▸ SOAL 1
Menurut petikan tentang pengawasan ekspor pasir laut, siapa yang dinilai Susan paling membutuhkan kelestarian pasir laut?

Kendati demikian, dia tak menampik ada kekhawatiran terjadi kerja sama atau kongkalikong antara petugas pengawas dengan pihak perusahaan. Sehingga, kata dia, bisa saja petugas pengawas diganti secara berkala.
Ihwal pengawasan ini juga menjadi sorotan sejumlah ahli. Pengamat ekonomi energi dari Universitas Gadjah Mada (UGM) Fahmy Radhi mengaku tidak yakin dengan pengawasan ekspor pasir laut yang dilakukan pemerintah bakal efektif. Terlebih pengawasan di lokasi-lokasi di daerah terpencil.
“Perlu pengawasan bertingkat, yakni pengawasan terhadap orang yang mengawasi implementasi kebijakan ini,” tutur Fahmy.
Sementara, Sekretaris Jenderal Koalisi Rakyat untuk Keadilan Perikanan (Kiara), Susan Herawati mengatakan penegakan hukum terhadap kasus-kasus pengelolaan sumber daya alam di Indonesia masih sangat lemah. "Karena banyak aktor-aktor yang dilindungi oleh negara ini dan pengawasan kita sangat lemah," ucap Susan.
Pemerintah juga beralasan tidak punya cukup anggaran untuk pengawasan. Susan menilai alasan itu juga mengada-ada, sebab PNBP dari perikanan sangat besar dan seharusnya cukup untuk memperkuat sistem pengawasan. Di sisi lain, ia berujar sebetulnya pengawasan bisa dengan cara melibatkan masyarakat atau nelayan. Sebab, yang paling membutuhkan kelestarian pasir laut adalah nelayan yang hidup di sana.
Para nelayan sangat tahu bagaimana penyelundupan pasir laut kerap terjadi. Tetapi sayangnya, menurut Susan, nelayan dan masyarakat pesisir tidak pernah dilibatkan. Sedangkan bila masyarakat melakukan penindakan, ia berujar seringkali hanya menjadi sebatas pelaporan saja dan tidak ditindaklanjuti oleh aparat.

▸ ENTRI DATA
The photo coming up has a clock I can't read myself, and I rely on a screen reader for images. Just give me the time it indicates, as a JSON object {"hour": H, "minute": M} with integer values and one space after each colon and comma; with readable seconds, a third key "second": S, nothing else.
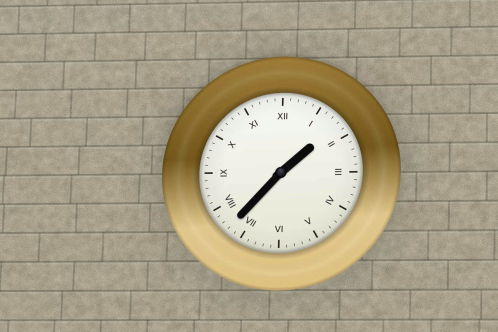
{"hour": 1, "minute": 37}
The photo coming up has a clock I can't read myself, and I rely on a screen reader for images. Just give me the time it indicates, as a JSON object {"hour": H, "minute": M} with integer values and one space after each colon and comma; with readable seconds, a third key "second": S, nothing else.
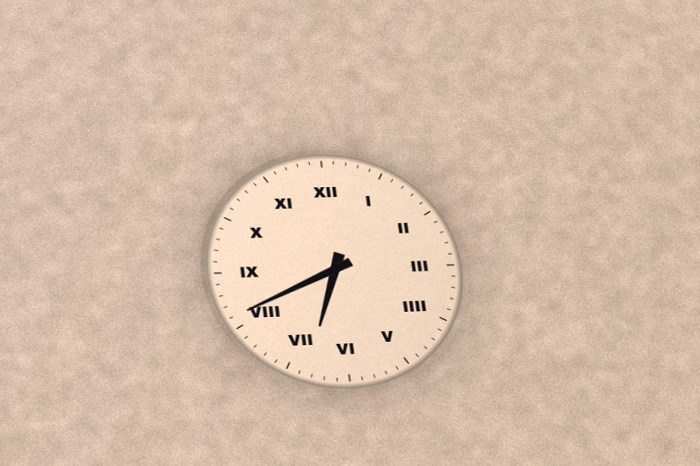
{"hour": 6, "minute": 41}
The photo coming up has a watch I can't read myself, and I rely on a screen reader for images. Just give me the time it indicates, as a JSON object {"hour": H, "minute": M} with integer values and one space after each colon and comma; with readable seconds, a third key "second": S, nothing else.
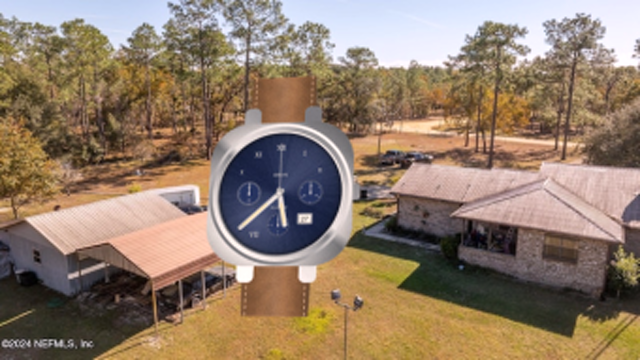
{"hour": 5, "minute": 38}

▸ SOAL 2
Ganti "watch" dengan "wristwatch" pada bagian entri yang dimulai dari baris berisi "The photo coming up has a watch" hingga akhir entri, lalu tuliskan kembali bagian itu saja tanpa perubahan lain dan tanpa menyertakan gambar.

▸ PENYELESAIAN LENGKAP 1
Nelayan yang hidup di sana.

▸ PENYELESAIAN LENGKAP 2
The photo coming up has a wristwatch I can't read myself, and I rely on a screen reader for images. Just give me the time it indicates, as a JSON object {"hour": H, "minute": M} with integer values and one space after each colon and comma; with readable seconds, a third key "second": S, nothing else.
{"hour": 5, "minute": 38}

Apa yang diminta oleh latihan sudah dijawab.